CVE-2023-30306

Vulnerability

Overview

An issue in the Mercury x30g and YR1800XG routers allows an off-path attacker to hijack TCP sessions, potentially leading to a denial of service. The root cause is a combination of vulnerabilities: the NAT port preservation strategy leaks sequence number information through a side channel, and the router disables TCP window tracking, enabling an attacker to evict and replace NAT mappings [1].

Exploitation

Method

The attacker must be in the same Wi-Fi network as the victim client. By sending forged TCP packets, the attacker can evict the original NAT mapping and establish a new mapping. This allows interception of TCP packets from the remote server, revealing current sequence and acknowledgment numbers. With these numbers, the attacker can forcibly close the connection or poison plaintext traffic [1].

Impact

The attacker can terminate TCP connections, perform traffic injection, or reroute server packets to the attacker.

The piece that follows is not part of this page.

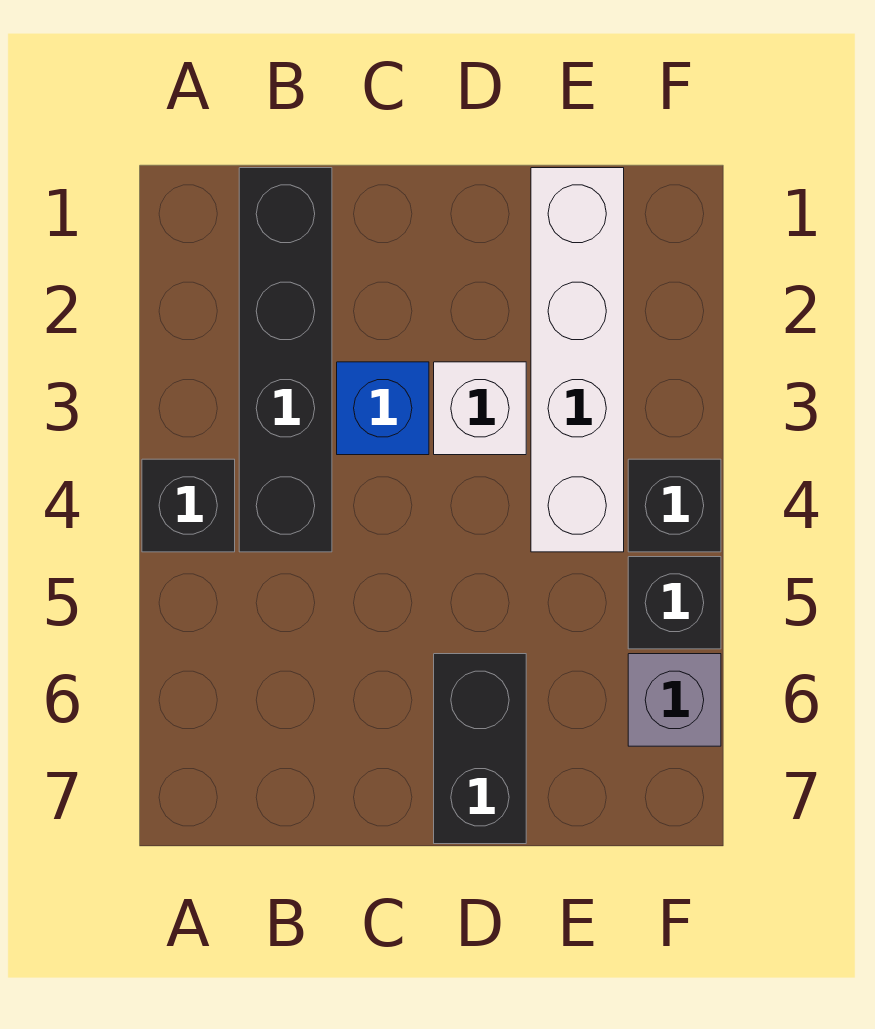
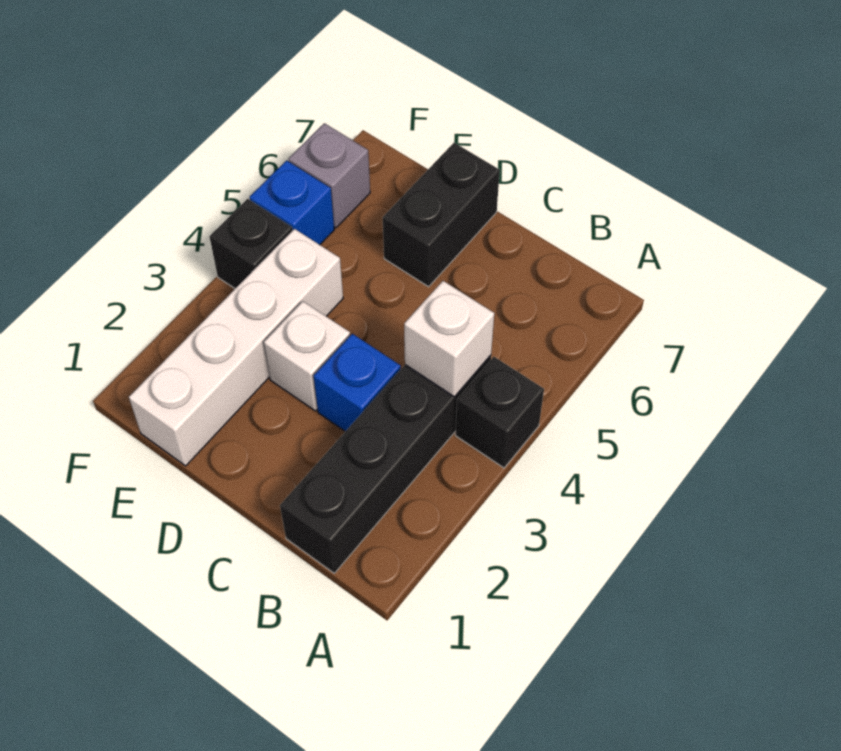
none -> white brick B4 level 2
black brick F5 level 1 -> blue brick F5 level 1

In tests, terminating an SSH connection took about 17.5 seconds with an 87.4% success rate, and injecting fake HTTP responses took 54.5 seconds with a 76.1% success rate. The attack can disrupt services but requires specific network conditions [1].

Mitigation

The researchers disclosed the vulnerability to the vendor, and mitigation strategies include proper TCP window tracking and improved NAT mapping validation. Users should apply any firmware updates provided by Mercury to protect against this attack [1].